Moody's downgrades bank bonds to junk despite belief in package
RATINGS agency Moody's yesterday downgraded Irish bank bonds to junk, even though the agency believes the banks are "unlikely" to run out of money because they need more than the €35bn provided in the EU/IMF package.
Moody's senior analyst Ross Abercromby also confirmed his agency was "not incorporating any imminent burden-sharing" with senior bondholders or any delay in injecting the €24bn recently promised to the banks.
Despite those views, Mr Abercromby's team yesterday downgraded debt instruments of AIB, Bank of Ireland, EBS and Irish Life by two notches to so-called 'junk' status.
The ratings agency also relegated the deposit rating of all four banks to 'junk', though the impact of this will be muted since most ratings-sensitive deposits would have left the banks months ago when they slipped to A.
The move came as another ratings agency, Fitch, said Ireland's economic crisis had been the worst in any advanced economy for over 60 years, but that it believed the Irish government was solvent.
In a detailed note, Moody's attributed the bond rating moves to the "high level of uncertainty around whether the government would extend further support to the banking sector if required [beyond the €35bn]."
Asked if he thought the banks would require more than the €35bn, Mr Abercromby said: "We think that's unlikely."
He also stressed that lowering of the ratings did not suggest that Moody's believed the Government was preparing to inflict haircuts on those bonds.

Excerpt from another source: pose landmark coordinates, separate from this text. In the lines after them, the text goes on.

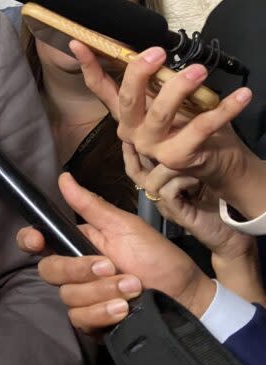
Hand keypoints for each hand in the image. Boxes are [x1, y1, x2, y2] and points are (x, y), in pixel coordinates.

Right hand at [16, 172, 215, 334]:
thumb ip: (91, 206)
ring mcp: (82, 298)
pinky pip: (80, 320)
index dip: (30, 240)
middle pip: (49, 270)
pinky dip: (102, 314)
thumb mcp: (126, 227)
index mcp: (78, 244)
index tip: (38, 240)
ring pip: (68, 297)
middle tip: (111, 267)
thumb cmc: (157, 257)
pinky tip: (123, 309)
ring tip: (132, 289)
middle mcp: (74, 271)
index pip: (39, 242)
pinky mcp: (92, 323)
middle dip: (79, 270)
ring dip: (101, 292)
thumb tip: (63, 177)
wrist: (186, 296)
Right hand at [71, 41, 264, 216]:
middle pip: (128, 99)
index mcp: (127, 116)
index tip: (78, 44)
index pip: (101, 88)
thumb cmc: (192, 128)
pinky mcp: (179, 157)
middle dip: (139, 72)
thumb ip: (156, 83)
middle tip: (158, 52)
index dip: (88, 66)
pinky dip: (224, 109)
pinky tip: (241, 95)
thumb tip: (150, 52)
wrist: (218, 164)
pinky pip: (201, 127)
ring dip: (179, 88)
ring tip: (199, 70)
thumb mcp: (170, 102)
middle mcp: (133, 133)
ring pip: (160, 112)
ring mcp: (153, 147)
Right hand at [123, 144, 251, 259]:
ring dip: (167, 167)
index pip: (138, 164)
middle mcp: (160, 194)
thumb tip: (181, 132)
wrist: (232, 233)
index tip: (134, 131)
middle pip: (135, 173)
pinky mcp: (177, 213)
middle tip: (137, 138)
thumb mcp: (201, 173)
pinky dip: (180, 180)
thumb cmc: (219, 201)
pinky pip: (167, 191)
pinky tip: (196, 177)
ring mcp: (167, 205)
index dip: (132, 148)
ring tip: (187, 159)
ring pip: (151, 181)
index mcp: (163, 184)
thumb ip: (188, 159)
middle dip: (133, 154)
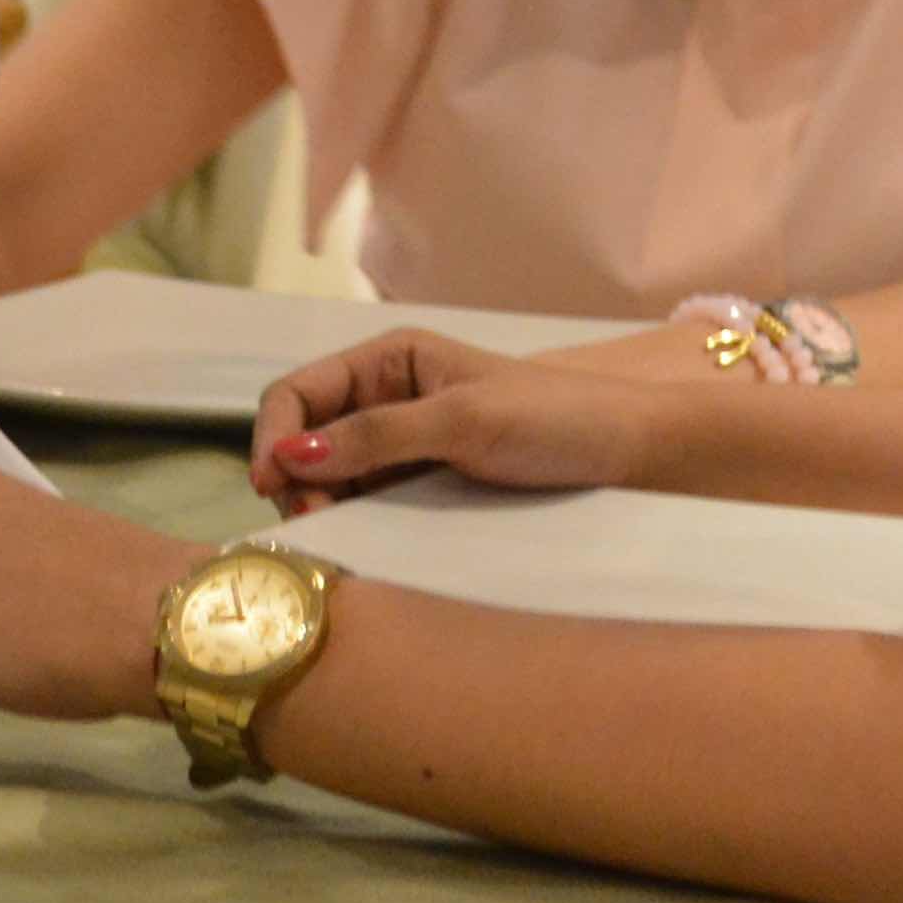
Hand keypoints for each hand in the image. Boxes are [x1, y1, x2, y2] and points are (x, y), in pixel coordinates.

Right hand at [248, 330, 670, 513]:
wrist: (630, 457)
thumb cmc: (556, 421)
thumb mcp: (463, 422)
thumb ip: (377, 437)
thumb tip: (291, 456)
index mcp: (389, 360)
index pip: (298, 392)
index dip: (273, 436)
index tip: (272, 486)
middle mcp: (387, 399)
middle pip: (304, 438)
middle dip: (295, 477)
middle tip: (315, 522)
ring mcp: (405, 447)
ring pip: (330, 477)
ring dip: (320, 503)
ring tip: (339, 533)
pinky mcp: (424, 488)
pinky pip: (367, 503)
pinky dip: (351, 520)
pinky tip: (359, 541)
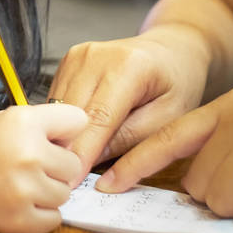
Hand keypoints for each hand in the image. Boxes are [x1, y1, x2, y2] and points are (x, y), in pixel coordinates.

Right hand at [0, 103, 85, 232]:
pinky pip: (54, 219)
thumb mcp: (5, 118)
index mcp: (25, 122)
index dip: (65, 131)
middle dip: (56, 166)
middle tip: (32, 166)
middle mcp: (29, 154)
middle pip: (74, 165)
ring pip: (64, 194)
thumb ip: (41, 123)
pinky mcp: (19, 220)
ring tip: (22, 184)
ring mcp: (25, 190)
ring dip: (48, 191)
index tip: (53, 139)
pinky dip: (41, 214)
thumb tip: (72, 139)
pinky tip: (21, 202)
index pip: (79, 121)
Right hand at [47, 25, 210, 182]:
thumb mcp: (169, 118)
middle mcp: (96, 55)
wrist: (171, 49)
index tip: (71, 182)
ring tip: (71, 159)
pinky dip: (62, 120)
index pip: (98, 118)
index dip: (83, 153)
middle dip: (68, 147)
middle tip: (67, 180)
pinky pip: (56, 99)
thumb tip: (90, 162)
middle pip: (71, 112)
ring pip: (57, 107)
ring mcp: (78, 55)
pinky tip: (75, 134)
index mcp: (128, 66)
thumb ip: (131, 139)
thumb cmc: (176, 84)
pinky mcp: (68, 60)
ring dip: (61, 134)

Mr Abercromby said the ratings agency was working on the basis that the promised capital would go in "fairly shortly".
"If it hasn't gone in within the next few months, we'll have to look at things again," he added.
Yesterday's ratings action also affected the four banks' deposit profiles.
Mr Abercromby added that banks were "unlikely" to "get into term funding again until the sovereign is issuing" but may be able to access "short-term funding before then".
The bank's standalone ratings were unaffected by yesterday's actions, leaving Bank of Ireland's long-term rating Ba2 (the second highest non-investment grade) and the other three banks one mark lower at Ba3.
Mr Abercromby said that Moody's still saw some "possible further downside risk".
"If deleveraging [the planned sale of about €70bn of assets] goes at a slower rate, or if the market deteriorates beyond the stressed scenario and the bailout isn't enough, then the outlook would worsen," he added.
Meanwhile, Fitch said the IMF/EU deal set out a credible path back to fiscal solvency and was based on a reasonable set of assumptions.
The agency said that reducing the debt-to-GDP ratio was the key to restoring confidence in Ireland as a borrower. The rating agency said the Irish economy had shrunk by 24pc since the top of the boom, a fall so severe that it was "unprecedented for an advanced economy" in the post-war period.